Simon Lugier

Personal information
- Date of birth: 2 August 1989 (age 37)
- Place of birth: Coutances, France
- Height: 1.83 m (6 ft 0 in)
- Position: Goalkeeper

Youth career
- ES Coutances
- US Avranches
- 0000–2008: Caen

Senior career*
- Years: Team / Apps / (Gls)
- 2007–2008: Caen B
- 2008–2009: US Avranches
- 2009: AS Trouville-Deauville [fr]
- 2009–2013: AS Cherbourg / 88+ / (0)
- 2013–2015: US Avranches / 40 / (0)
- 2015–2019: Saint-Malo / 96 / (0)
- 2019–2021: Boulogne / 40 / (0)
- 2021–2023: Saint-Malo / 0 / (0)

International career^{‡}
- 2017–2021: French Guiana / 6 / (0)

Managerial career
- 2015–????: Saint-Malo (women) (goalkeeper coach)
- 2022–: Saint-Malo (goalkeeper coach)

= Simon Lugier =

French-born French Guianan footballer (born 1989)

Simon Lugier (born 2 August 1989) is a football coach and former footballer who played as a goalkeeper. He is currently a goalkeeper coach for Championnat National 1 side US Saint-Malo. Born in France, he represented the French Guiana national team.

==Club career==
Lugier began his youth career with ES Coutances, before later joining US Avranches and Stade Malherbe Caen. In 2008, at the age of 19, he returned to Avranches for a season. Despite interest from LB Châteauroux at the end of the 2008–2009 season, he joined Division d'Honneur side AS Trouville-Deauville for two months, before becoming AS Cherbourg, becoming the club's third-choice goalkeeper. He spent four years at the club, before returning to Avranches for two season, and then signing for US Saint-Malo in June 2015.

In 2019, he signed for Boulogne, initially as a backup to Riffi Mandanda, before becoming first-choice after Mandanda's departure in 2020.

==International career==
Lugier was first called up to the French Guiana national team in November 2014, as part of the country's 2014 Caribbean Cup squad. In the summer of 2017, he was included in French Guiana's squads for both the 2017 Caribbean Cup and 2017 CONCACAF Gold Cup.

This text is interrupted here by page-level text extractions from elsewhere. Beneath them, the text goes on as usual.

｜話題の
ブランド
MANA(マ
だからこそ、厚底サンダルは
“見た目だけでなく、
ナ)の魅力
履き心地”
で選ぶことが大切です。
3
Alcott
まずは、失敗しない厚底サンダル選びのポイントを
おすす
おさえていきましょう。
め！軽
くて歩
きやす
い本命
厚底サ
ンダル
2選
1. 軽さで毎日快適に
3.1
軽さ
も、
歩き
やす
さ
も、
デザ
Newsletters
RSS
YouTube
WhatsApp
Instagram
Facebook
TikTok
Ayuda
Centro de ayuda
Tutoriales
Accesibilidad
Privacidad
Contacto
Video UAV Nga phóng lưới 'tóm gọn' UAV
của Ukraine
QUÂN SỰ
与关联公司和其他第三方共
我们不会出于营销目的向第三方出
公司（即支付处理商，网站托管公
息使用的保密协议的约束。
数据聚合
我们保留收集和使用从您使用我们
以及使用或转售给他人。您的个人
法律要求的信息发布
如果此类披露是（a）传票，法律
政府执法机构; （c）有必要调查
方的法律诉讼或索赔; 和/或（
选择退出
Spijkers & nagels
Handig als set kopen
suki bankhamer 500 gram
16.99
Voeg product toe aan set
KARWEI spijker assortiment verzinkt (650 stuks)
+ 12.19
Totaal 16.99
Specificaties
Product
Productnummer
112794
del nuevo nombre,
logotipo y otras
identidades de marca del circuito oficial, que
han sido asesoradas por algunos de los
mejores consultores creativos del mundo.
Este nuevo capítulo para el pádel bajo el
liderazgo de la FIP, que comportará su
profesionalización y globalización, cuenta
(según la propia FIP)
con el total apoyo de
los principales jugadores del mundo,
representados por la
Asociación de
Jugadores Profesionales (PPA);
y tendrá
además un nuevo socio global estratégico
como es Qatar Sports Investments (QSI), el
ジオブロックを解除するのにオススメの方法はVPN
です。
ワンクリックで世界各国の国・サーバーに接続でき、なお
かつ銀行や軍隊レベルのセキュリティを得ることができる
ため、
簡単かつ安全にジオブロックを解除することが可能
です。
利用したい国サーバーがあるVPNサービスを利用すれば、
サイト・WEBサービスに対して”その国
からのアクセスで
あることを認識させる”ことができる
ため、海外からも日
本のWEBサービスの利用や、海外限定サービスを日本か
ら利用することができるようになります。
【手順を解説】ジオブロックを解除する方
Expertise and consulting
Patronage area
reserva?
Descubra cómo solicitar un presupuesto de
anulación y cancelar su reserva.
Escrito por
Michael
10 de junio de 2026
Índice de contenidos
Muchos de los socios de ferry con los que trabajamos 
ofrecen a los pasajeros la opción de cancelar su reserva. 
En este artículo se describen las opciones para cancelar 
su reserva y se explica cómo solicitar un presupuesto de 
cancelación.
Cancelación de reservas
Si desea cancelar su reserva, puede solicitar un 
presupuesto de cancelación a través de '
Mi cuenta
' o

He made his debut for French Guiana on 17 June 2017, in a 3–0 friendly win against Barbados. He later made four appearances in the 2019–20 CONCACAF Nations League B in 2019, as well as one appearance in a penalty shoot-out defeat to Trinidad and Tobago during 2021 CONCACAF Gold Cup qualification.

==Coaching career==
After joining US Saint-Malo in 2015, he worked as both a goalkeeper coach for the club's women's team, and the head coach of the club's under-13s team. In July 2022, he was appointed as the goalkeeper coach for Saint-Malo's men's team.

==Personal life==
Lugier's father was born in Cayenne, French Guiana, allowing him to represent the country's national team.